Un problema nella promozione di un’agricoltura innovativa e sostenibile è il consumo di suolo nella Bergamasca. «In un solo anno- continua Bramaschi – sono andati persi altri 108 ettari, che fanno salire la superficie coperta artificialmente in tutta la provincia al 12% del totale. Questo dato evidenzia un trend preoccupante, con la logistica che continua a occupare aree verdi. Il consumo di suolo è un processo che sta proseguendo ininterrottamente da decenni con il risultato che sempre meno terra è disponibile per lo svolgimento dell’attività agricola e questo si ripercuote sul deficit produttivo del Paese e la dipendenza agroalimentare dall’estero».
«Non c’è giorno – aggiunge il segretario provinciale della Fai Cisl – in cui non esprimiamo preoccupazione per il futuro produttivo agricolo della nostra provincia derivante dalle crescenti difficoltà dei vari settori di rimanere nel mercato dei costi, sia di acquisto che di vendita, inoltre esprimiamo e chiediamo con forza che si vada a dar vita al rappresentante dei lavoratori della sicurezza a livello territoriale come già definito nei vari rinnovi contrattuali in provincia di Bergamo. Il nostro maggior impegno come Federazione resta senza dubbio la contrattazione territoriale, cosiddetta di secondo livello, dove la centralità della nostra azione è ricercata in modo particolare nelle relazioni bilaterali tra le parti».
«Nel settore agroindustria – prosegue Bramaschi -, nel 2023 abbiamo ottenuto un incremento salariale del 5%, per gli impiegati e quadri agricoli con avanzamenti automatici di livello per i lavoratori più giovani.
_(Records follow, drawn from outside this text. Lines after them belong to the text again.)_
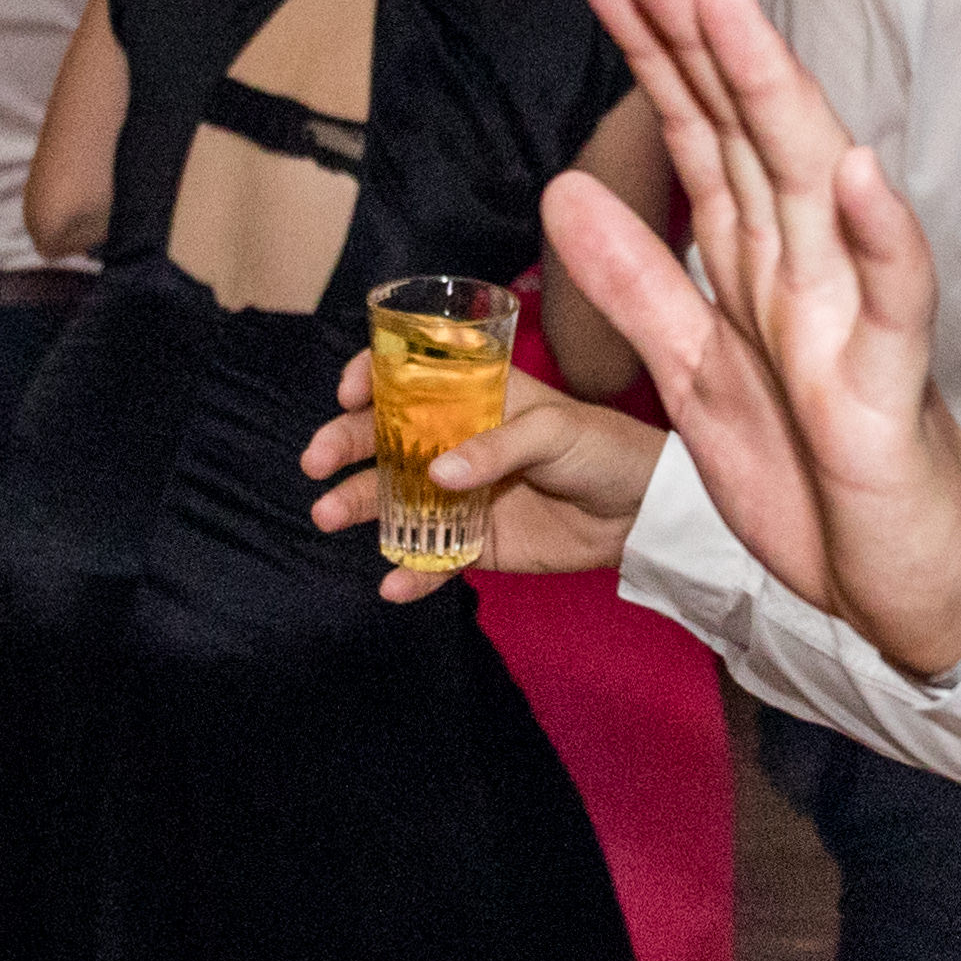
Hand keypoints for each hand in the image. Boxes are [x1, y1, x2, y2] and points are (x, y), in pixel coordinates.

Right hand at [303, 353, 663, 601]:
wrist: (643, 512)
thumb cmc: (604, 447)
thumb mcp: (556, 430)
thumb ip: (497, 447)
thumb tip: (439, 473)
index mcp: (474, 396)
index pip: (408, 376)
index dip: (371, 378)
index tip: (348, 393)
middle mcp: (455, 441)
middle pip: (385, 438)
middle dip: (344, 446)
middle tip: (316, 463)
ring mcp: (460, 494)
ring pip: (396, 497)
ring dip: (359, 505)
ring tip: (329, 516)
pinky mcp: (475, 543)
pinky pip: (433, 558)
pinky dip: (411, 573)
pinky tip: (392, 584)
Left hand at [565, 0, 960, 678]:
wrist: (899, 580)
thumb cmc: (810, 469)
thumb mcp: (694, 373)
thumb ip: (637, 283)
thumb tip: (562, 191)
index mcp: (753, 259)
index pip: (696, 132)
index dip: (652, 49)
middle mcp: (804, 264)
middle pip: (743, 128)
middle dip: (696, 35)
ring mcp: (851, 314)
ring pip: (808, 181)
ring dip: (770, 89)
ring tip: (728, 2)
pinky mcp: (889, 384)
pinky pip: (890, 299)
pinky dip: (875, 235)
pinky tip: (852, 169)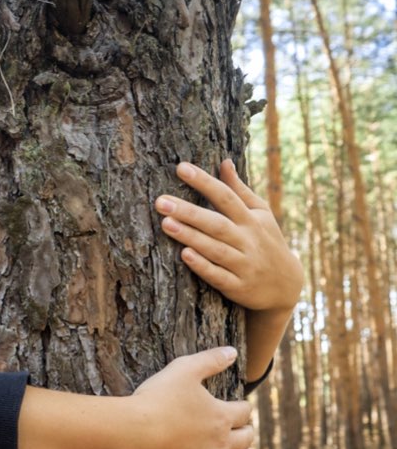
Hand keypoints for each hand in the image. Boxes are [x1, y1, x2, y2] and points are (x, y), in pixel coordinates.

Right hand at [124, 347, 254, 448]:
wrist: (134, 435)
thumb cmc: (156, 400)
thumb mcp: (183, 370)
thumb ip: (210, 359)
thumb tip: (233, 351)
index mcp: (222, 415)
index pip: (244, 411)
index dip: (242, 407)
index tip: (238, 406)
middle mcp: (223, 442)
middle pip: (246, 438)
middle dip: (246, 431)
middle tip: (242, 428)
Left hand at [154, 160, 301, 313]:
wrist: (286, 285)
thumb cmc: (266, 241)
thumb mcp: (260, 214)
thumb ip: (239, 190)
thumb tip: (224, 161)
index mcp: (251, 220)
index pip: (226, 197)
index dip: (204, 182)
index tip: (181, 168)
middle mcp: (247, 240)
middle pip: (216, 223)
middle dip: (189, 212)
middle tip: (161, 201)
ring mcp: (243, 264)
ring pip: (215, 249)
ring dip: (191, 236)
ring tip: (166, 223)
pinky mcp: (237, 287)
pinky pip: (218, 276)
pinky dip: (203, 266)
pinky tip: (184, 254)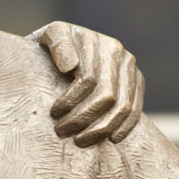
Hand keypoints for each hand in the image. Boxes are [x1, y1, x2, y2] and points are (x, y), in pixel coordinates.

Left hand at [33, 22, 144, 145]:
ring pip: (122, 104)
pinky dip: (125, 125)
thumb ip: (57, 46)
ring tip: (80, 140)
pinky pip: (136, 106)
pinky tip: (112, 138)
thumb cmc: (42, 51)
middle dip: (84, 117)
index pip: (87, 79)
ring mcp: (127, 63)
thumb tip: (71, 67)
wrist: (56, 53)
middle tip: (62, 132)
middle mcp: (113, 47)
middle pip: (105, 94)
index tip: (53, 114)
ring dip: (102, 127)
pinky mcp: (136, 78)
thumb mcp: (42, 42)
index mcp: (89, 38)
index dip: (71, 100)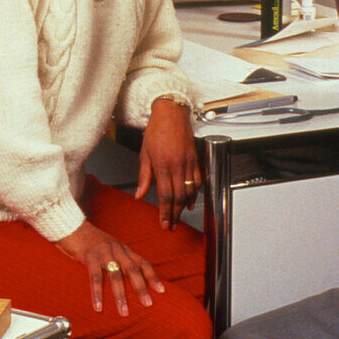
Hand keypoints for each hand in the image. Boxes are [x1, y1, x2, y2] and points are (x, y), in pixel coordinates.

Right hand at [57, 220, 164, 315]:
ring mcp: (104, 253)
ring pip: (116, 276)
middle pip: (133, 270)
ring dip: (120, 295)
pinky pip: (96, 277)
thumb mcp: (108, 249)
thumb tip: (124, 281)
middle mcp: (117, 250)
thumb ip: (117, 261)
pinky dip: (98, 293)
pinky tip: (99, 307)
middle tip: (148, 304)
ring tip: (124, 312)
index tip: (161, 291)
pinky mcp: (90, 256)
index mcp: (123, 249)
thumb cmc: (89, 241)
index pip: (143, 263)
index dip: (153, 277)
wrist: (71, 226)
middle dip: (141, 288)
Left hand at [136, 97, 200, 228]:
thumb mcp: (144, 153)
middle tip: (170, 226)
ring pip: (189, 191)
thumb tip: (140, 195)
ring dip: (184, 206)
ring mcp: (188, 162)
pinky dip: (195, 193)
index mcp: (163, 164)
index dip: (165, 212)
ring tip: (179, 217)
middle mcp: (177, 165)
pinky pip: (198, 181)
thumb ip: (144, 176)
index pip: (165, 195)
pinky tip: (190, 201)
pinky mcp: (195, 159)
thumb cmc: (157, 130)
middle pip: (178, 197)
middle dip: (174, 214)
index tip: (164, 223)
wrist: (171, 113)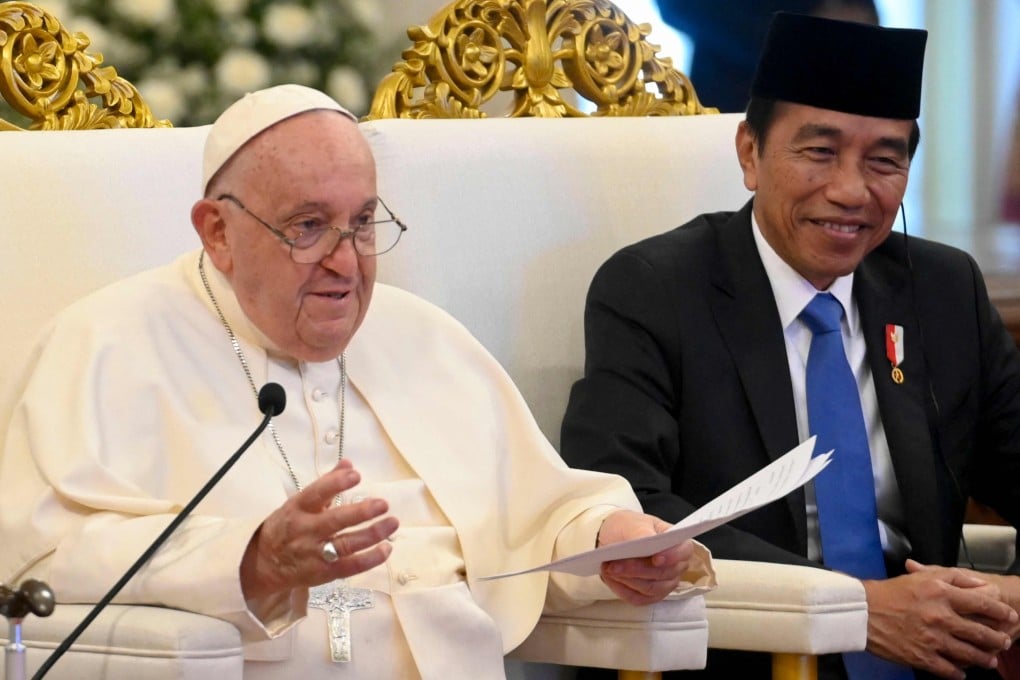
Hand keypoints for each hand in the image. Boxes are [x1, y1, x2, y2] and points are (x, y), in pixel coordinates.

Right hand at [240, 459, 398, 599]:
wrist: (264, 564)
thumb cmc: (288, 527)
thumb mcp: (300, 502)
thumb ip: (327, 483)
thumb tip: (348, 463)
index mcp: (297, 508)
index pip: (316, 493)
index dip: (335, 484)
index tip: (356, 475)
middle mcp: (305, 531)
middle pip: (334, 522)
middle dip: (360, 513)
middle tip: (383, 504)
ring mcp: (314, 554)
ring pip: (346, 544)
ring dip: (371, 534)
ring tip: (392, 523)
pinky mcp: (324, 573)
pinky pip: (350, 567)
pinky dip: (370, 559)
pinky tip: (386, 549)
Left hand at [595, 509, 694, 605]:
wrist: (614, 538)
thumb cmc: (629, 527)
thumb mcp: (633, 523)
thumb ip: (642, 533)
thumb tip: (646, 541)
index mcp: (677, 543)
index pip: (684, 552)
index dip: (672, 556)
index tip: (655, 558)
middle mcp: (675, 566)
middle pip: (663, 574)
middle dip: (637, 570)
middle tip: (614, 564)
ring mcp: (664, 584)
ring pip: (650, 588)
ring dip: (627, 580)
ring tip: (609, 569)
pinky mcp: (650, 596)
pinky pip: (638, 598)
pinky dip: (621, 589)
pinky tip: (610, 578)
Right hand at [862, 560, 1015, 678]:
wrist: (862, 612)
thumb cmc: (891, 592)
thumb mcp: (923, 577)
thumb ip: (954, 577)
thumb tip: (980, 585)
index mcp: (941, 595)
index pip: (982, 604)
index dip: (1000, 612)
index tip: (1009, 616)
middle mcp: (940, 618)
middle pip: (981, 633)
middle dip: (997, 639)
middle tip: (1003, 641)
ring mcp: (932, 640)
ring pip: (969, 655)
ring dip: (984, 658)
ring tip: (989, 660)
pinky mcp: (922, 657)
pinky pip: (949, 670)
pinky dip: (959, 673)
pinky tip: (962, 673)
Accanto alle battaglie sindacali, la Fai Cisl ha promosso diverse iniziative per la crescita professionale e la tutela dell’ambiente».
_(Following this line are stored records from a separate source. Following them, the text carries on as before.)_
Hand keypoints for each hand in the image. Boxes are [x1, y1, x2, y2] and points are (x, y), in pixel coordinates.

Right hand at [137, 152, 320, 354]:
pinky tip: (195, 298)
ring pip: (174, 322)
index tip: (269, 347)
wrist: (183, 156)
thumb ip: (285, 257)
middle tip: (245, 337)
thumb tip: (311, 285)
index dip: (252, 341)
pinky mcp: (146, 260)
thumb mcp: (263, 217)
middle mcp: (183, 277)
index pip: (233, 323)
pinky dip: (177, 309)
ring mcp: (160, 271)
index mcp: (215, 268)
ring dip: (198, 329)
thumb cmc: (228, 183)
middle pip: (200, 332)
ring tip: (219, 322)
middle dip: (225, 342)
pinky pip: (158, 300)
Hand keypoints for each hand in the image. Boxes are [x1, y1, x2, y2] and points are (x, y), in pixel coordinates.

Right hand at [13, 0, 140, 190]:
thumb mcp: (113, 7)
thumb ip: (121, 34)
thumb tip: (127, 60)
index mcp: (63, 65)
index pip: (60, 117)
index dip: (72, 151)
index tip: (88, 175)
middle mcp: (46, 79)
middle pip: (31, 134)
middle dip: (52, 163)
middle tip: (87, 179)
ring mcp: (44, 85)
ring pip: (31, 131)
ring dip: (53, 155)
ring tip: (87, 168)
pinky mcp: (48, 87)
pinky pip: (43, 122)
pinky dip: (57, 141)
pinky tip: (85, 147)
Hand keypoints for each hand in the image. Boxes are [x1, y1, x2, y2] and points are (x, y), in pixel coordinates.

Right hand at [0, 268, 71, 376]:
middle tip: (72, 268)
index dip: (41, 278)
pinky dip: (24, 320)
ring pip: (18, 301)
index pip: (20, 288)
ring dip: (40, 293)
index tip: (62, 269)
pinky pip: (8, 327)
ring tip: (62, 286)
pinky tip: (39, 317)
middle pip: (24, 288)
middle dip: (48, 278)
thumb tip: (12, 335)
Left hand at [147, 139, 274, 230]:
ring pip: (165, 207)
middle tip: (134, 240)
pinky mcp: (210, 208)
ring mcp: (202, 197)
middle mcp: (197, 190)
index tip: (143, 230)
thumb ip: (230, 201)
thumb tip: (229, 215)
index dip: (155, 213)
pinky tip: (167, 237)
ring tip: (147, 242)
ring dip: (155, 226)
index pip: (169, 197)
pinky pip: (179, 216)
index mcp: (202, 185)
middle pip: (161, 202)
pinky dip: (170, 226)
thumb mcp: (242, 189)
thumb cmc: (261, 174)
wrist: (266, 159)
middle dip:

Inoltre, sul piano dello sviluppo sociale, Fai Cisl ha promosso il progetto “Made in Immigritaly. Terre, colture, culture”, il primo rapporto di ricerca sui lavoratori immigrati nell’agroalimentare italiano. La ricerca ha messo in luce come nella provincia, e in particolare nella bassa Bergamasca, la comunità immigrata sia diventata una presenza indispensabile per il settore lattiero-caseario e per l’allevamento bovino, contribuendo in modo decisivo alla produzione di prodotti d’eccellenza. Sempre la ricerca dice che il 50% dei lavoratori agricoli della provincia di Bergamo sia di origine straniera e, di questi, una percentuale significativa sia costituita dalla comunità indiana.